[Ejercicios propuestos]:
• A. Convierte en una lista breve el párrafo del fragmento que comienza con «A partir de esta imagen positiva de María», conservando sus datos principales.
• B. Reanuda el fragmento sobre la figura de la virgen María desde el punto en que termina.

[Fragmento]:
───

A partir de esta imagen positiva de María, se refuerza la idea de la mujer/virgen. Tanto así que, mediante acciones como el sincretismo, propio de las comunidades indígenas con el fin de conservar el culto a sus verdaderos dioses, la virgen María llegó a encumbrarse como la patrona de los países hispanoamericanos. En México, por caso, designaron una gran importancia a María trasmutada en la virgen de Guadalupe, quien representa para esta cultura la posibilidad de continuar adorando a su diosa Tonantzin (García, 2016, p. 37); de suerte que, “en la religiosidad popular latinoamericana aparece como mucho más importante la figura de la virgen que las del padre, hijo y espíritu santo” (Różańska, 2011, p. 4). Así, de esta figura se desprenden los arquetipos de la madre/virgen y la esposa.

───

[Datos registrados]:
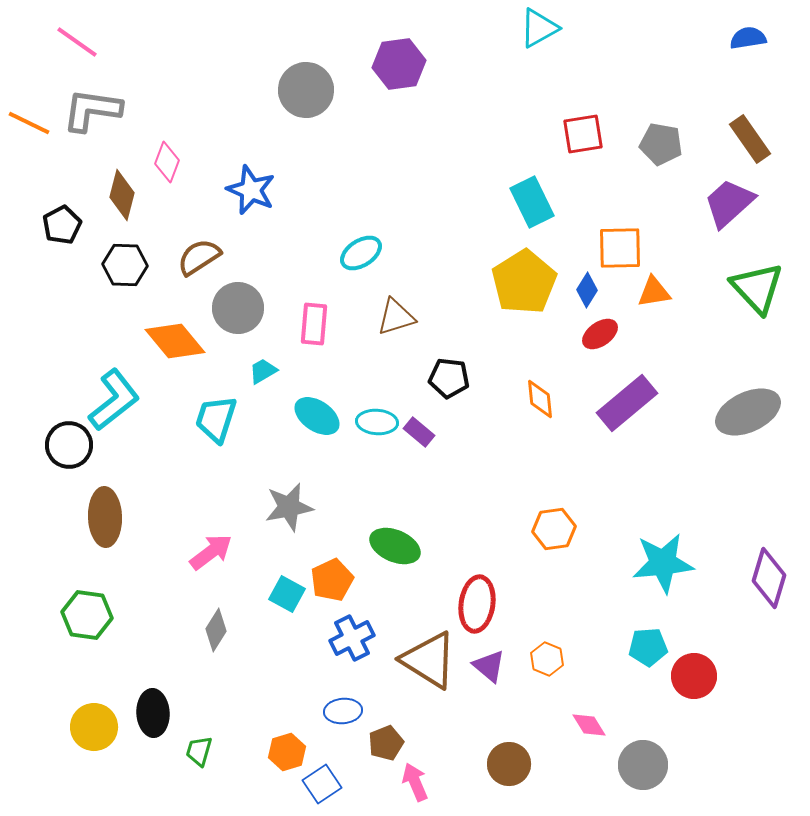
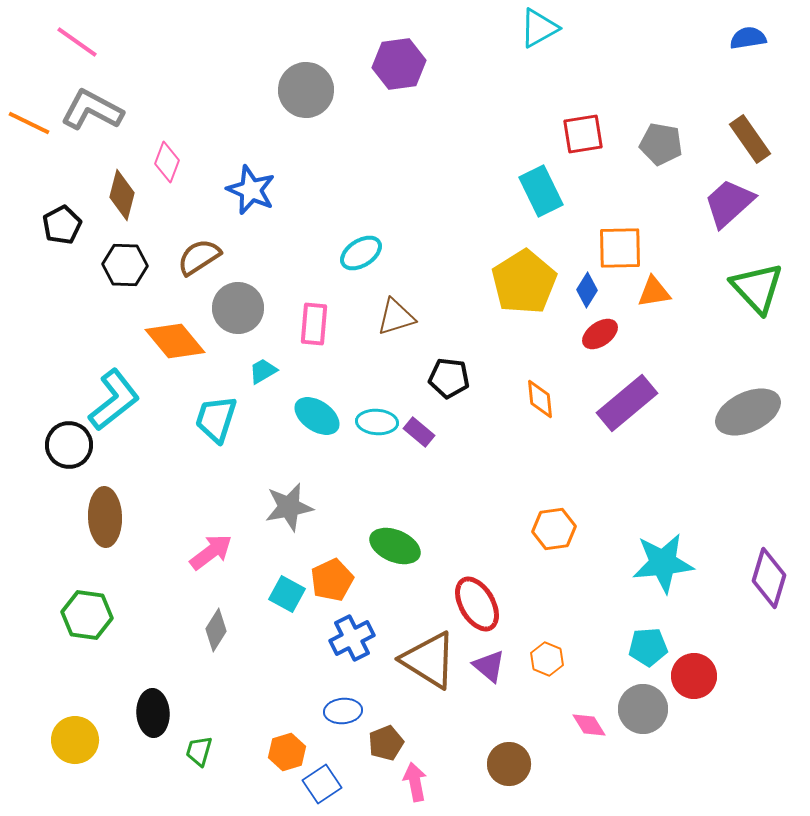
gray L-shape at (92, 110): rotated 20 degrees clockwise
cyan rectangle at (532, 202): moved 9 px right, 11 px up
red ellipse at (477, 604): rotated 38 degrees counterclockwise
yellow circle at (94, 727): moved 19 px left, 13 px down
gray circle at (643, 765): moved 56 px up
pink arrow at (415, 782): rotated 12 degrees clockwise
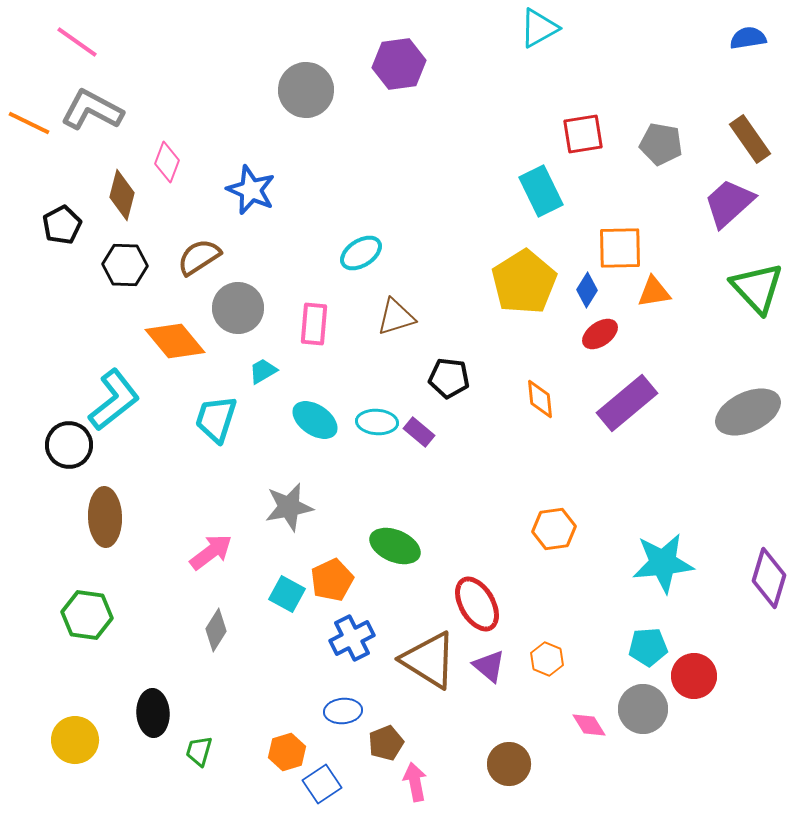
cyan ellipse at (317, 416): moved 2 px left, 4 px down
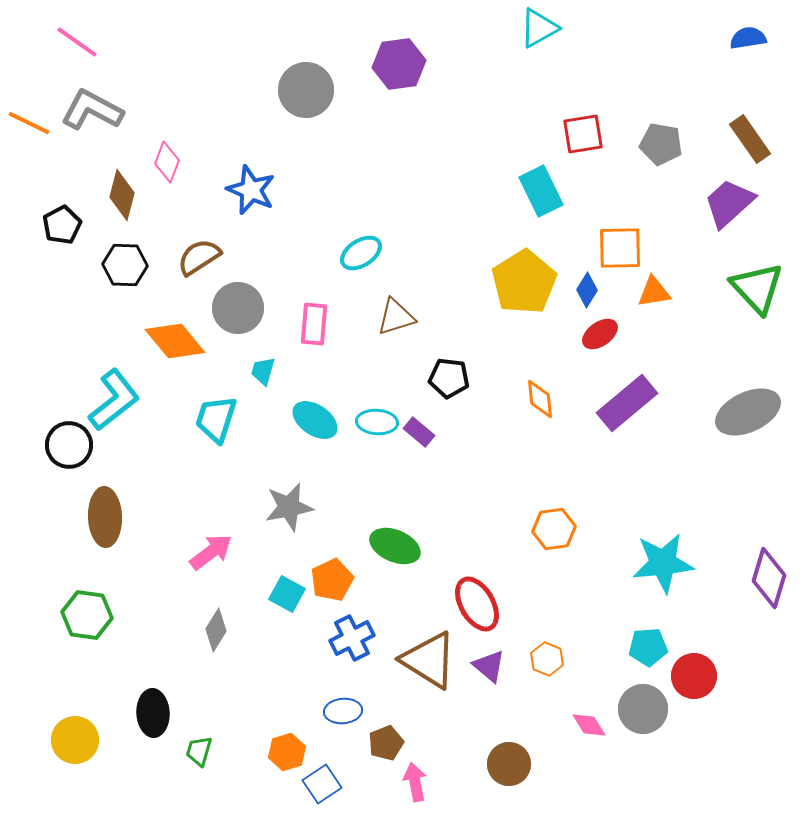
cyan trapezoid at (263, 371): rotated 44 degrees counterclockwise
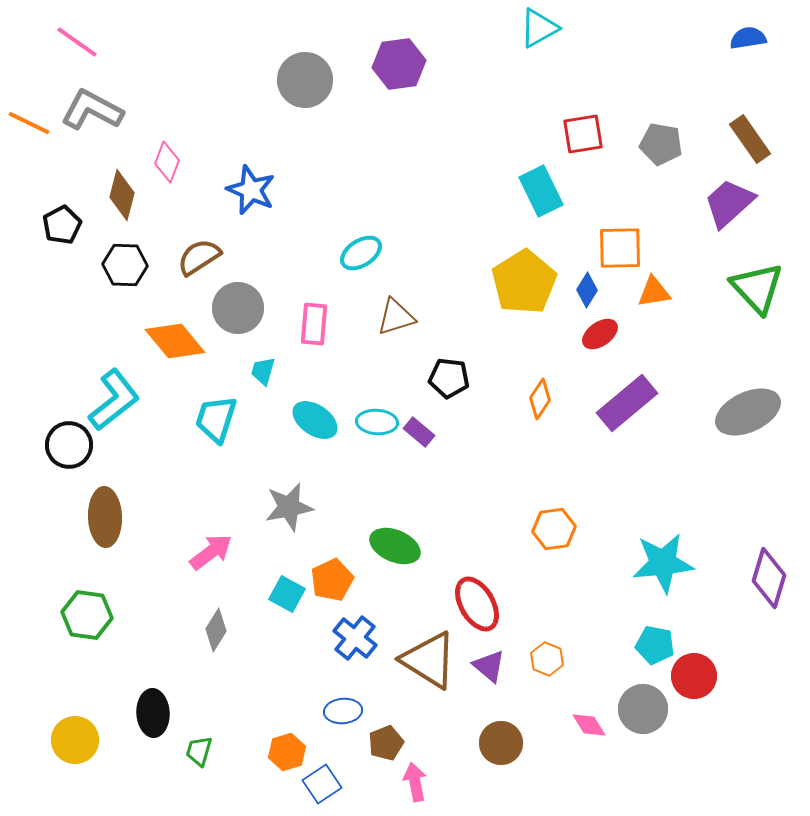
gray circle at (306, 90): moved 1 px left, 10 px up
orange diamond at (540, 399): rotated 39 degrees clockwise
blue cross at (352, 638): moved 3 px right; rotated 24 degrees counterclockwise
cyan pentagon at (648, 647): moved 7 px right, 2 px up; rotated 15 degrees clockwise
brown circle at (509, 764): moved 8 px left, 21 px up
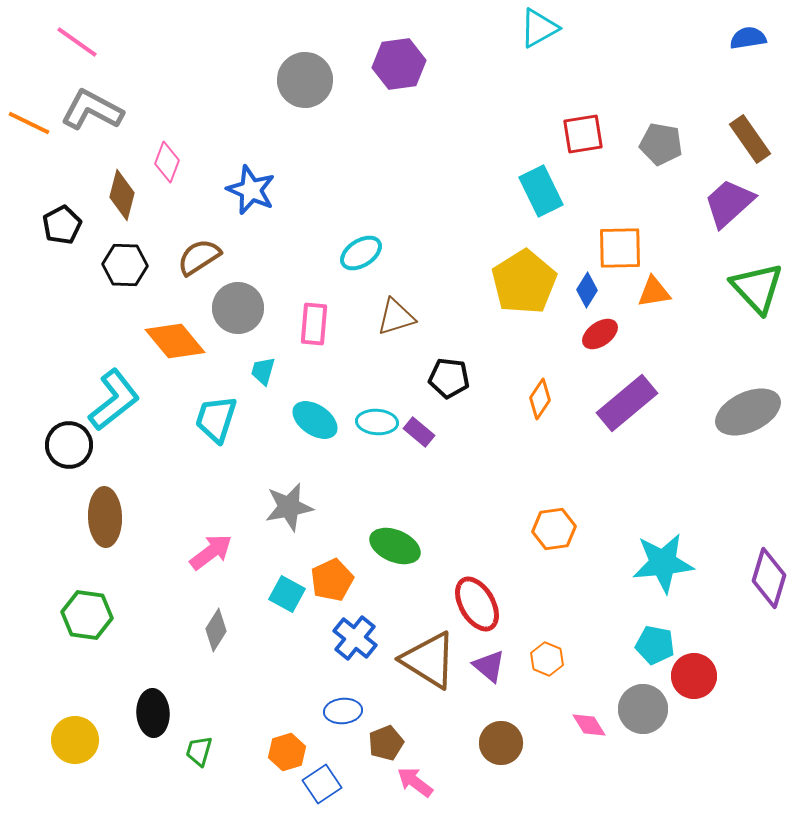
pink arrow at (415, 782): rotated 42 degrees counterclockwise
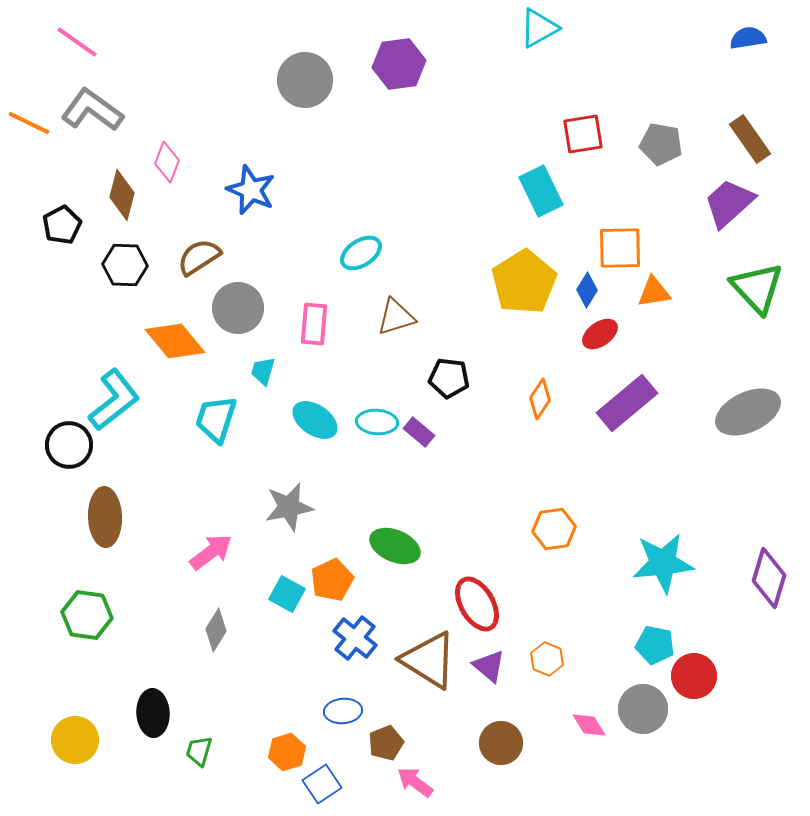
gray L-shape at (92, 110): rotated 8 degrees clockwise
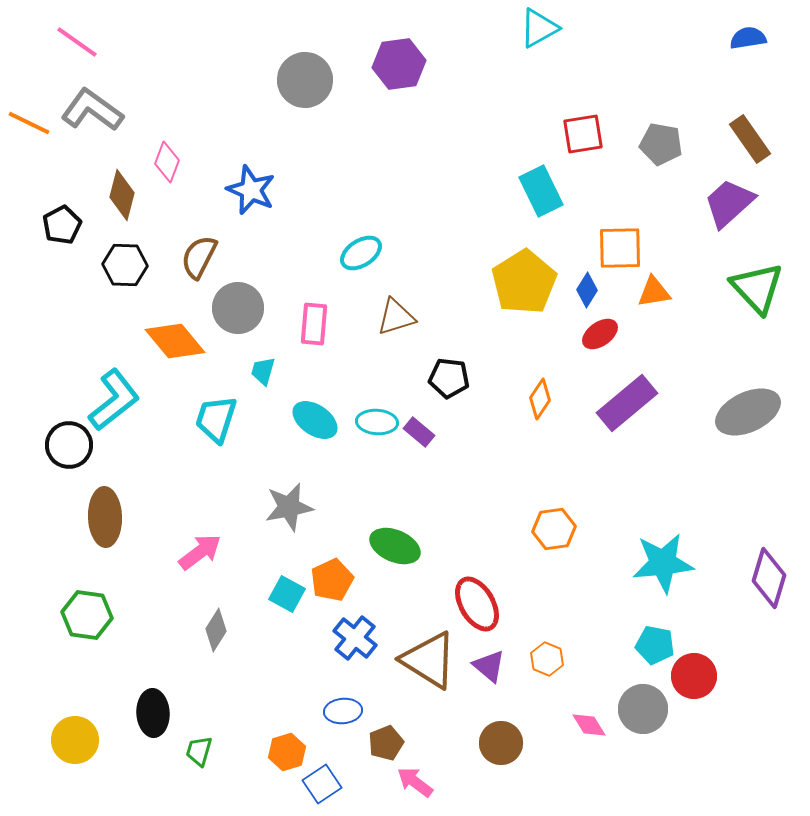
brown semicircle at (199, 257): rotated 30 degrees counterclockwise
pink arrow at (211, 552): moved 11 px left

───

[Respuestas]:
• A.
- La imagen positiva de María refuerza la idea de la mujer/virgen.
- Mediante el sincretismo, propio de las comunidades indígenas para conservar el culto a sus verdaderos dioses, la virgen María llegó a ser patrona de los países hispanoamericanos.
- En México, María, transmutada en la virgen de Guadalupe, representa la posibilidad de seguir adorando a la diosa Tonantzin (García, 2016, p. 37).
- En la religiosidad popular latinoamericana, la figura de la virgen aparece como mucho más importante que las del padre, hijo y espíritu santo (Różańska, 2011, p. 4).
- De esta figura se desprenden los arquetipos de la madre/virgen y la esposa.

• B.
Pero existe la otra parte de esta figura, y es la que presenta la imagen de María Magdalena: una mujer prostituta, promiscua y sucia. Sin embargo, su vida se transforma cuando es redimida y considerada digna de respeto y buen trato tras el perdón de Jesús. Es, entonces, cuando su nueva vida deviene en torno al amor absoluto del profeta y, por ende, a la sumisión. De hecho, María Magdalena se aleja de todos los deseos carnales y se entrega completamente al celibato, la virtud y el servicio, ejemplificando a las mujeres de vida promiscua que se lograron encaminar a la virtud para considerarse dignas ante los ojos de los hombres. De este modo, se instalan arquetipos de la mujer como seductora, impúdica, sexual y pecadora; es decir, insumisa y pasional, pero que, si lo desea, puede rectificar su camino y convertirse en digna del perdón y la aceptación masculina.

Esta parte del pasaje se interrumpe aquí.